**Work instructions**
Filter the entries down to the lines holding "Every", then copy those lines.
════════════════════
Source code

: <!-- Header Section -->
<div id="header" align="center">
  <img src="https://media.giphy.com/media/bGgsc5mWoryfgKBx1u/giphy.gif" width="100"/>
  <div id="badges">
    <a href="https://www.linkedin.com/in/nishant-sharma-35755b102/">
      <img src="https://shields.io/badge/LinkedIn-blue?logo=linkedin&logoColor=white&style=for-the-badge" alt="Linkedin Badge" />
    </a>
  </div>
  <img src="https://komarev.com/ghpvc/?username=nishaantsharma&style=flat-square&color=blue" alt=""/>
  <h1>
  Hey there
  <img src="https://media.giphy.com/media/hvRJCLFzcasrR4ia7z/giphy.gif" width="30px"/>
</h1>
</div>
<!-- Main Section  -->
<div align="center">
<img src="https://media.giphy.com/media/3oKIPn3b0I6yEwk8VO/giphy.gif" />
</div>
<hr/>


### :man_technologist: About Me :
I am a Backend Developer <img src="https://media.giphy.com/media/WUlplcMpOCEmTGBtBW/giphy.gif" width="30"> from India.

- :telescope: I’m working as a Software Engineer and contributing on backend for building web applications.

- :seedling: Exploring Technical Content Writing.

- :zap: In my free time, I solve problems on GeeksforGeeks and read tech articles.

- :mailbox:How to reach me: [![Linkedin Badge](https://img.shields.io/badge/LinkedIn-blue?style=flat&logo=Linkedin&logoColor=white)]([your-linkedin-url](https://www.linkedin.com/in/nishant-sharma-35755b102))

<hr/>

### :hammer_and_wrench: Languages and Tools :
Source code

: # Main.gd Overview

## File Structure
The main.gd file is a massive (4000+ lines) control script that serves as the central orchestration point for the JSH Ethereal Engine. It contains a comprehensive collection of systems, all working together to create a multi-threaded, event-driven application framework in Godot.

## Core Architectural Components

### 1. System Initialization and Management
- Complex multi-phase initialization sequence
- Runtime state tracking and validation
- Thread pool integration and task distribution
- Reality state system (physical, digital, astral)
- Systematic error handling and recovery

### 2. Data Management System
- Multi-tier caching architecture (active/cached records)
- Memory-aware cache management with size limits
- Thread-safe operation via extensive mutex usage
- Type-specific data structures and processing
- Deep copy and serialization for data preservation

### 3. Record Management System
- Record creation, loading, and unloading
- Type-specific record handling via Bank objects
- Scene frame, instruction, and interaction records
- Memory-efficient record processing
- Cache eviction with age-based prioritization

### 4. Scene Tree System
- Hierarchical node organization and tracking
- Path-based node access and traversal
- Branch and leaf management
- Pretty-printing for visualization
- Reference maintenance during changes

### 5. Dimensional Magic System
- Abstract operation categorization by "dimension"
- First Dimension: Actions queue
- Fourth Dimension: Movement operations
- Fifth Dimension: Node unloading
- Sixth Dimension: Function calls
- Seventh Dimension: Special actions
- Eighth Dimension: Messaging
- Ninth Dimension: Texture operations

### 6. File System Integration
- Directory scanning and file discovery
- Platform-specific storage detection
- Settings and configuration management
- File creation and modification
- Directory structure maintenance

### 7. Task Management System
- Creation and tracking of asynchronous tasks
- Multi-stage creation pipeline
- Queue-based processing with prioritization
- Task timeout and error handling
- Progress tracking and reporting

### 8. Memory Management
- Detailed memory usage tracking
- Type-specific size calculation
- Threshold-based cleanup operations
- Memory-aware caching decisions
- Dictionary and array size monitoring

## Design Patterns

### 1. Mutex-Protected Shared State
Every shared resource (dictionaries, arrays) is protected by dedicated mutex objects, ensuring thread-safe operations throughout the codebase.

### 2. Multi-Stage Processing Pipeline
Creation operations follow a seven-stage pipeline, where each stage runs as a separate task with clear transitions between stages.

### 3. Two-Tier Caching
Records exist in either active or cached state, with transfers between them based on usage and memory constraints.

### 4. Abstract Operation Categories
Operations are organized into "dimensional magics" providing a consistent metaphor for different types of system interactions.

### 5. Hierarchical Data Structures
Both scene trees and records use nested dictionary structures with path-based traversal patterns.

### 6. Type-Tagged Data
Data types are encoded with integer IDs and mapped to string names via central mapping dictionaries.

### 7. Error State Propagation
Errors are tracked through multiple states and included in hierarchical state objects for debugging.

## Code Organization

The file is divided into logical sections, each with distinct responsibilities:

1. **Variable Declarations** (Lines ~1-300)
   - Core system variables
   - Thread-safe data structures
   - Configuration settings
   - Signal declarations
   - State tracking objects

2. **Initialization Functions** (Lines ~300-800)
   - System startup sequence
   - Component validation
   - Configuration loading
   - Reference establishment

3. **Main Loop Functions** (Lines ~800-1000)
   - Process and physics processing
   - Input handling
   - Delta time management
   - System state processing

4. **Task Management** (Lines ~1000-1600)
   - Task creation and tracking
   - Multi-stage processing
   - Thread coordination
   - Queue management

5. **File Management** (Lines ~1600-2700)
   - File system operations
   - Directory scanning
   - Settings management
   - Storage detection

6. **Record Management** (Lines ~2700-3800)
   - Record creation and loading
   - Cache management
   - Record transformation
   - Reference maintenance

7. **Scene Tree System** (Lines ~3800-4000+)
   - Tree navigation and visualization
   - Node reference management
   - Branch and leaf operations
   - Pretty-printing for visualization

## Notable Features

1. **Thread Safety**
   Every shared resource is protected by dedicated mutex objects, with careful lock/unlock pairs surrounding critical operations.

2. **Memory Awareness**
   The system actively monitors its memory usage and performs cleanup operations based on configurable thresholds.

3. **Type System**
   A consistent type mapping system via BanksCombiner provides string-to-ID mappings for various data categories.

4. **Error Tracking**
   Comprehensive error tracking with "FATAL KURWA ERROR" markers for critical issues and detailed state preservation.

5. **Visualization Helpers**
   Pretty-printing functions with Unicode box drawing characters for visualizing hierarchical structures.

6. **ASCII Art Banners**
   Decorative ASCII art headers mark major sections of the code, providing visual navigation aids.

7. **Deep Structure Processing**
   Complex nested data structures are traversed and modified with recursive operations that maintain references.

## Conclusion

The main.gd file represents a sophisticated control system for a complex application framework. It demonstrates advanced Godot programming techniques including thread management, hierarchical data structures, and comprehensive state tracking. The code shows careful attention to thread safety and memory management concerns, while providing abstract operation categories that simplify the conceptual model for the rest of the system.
════════════════════
**Expected answer**
Every shared resource (dictionaries, arrays) is protected by dedicated mutex objects, ensuring thread-safe operations throughout the codebase.
   Every shared resource is protected by dedicated mutex objects, with careful lock/unlock pairs surrounding critical operations.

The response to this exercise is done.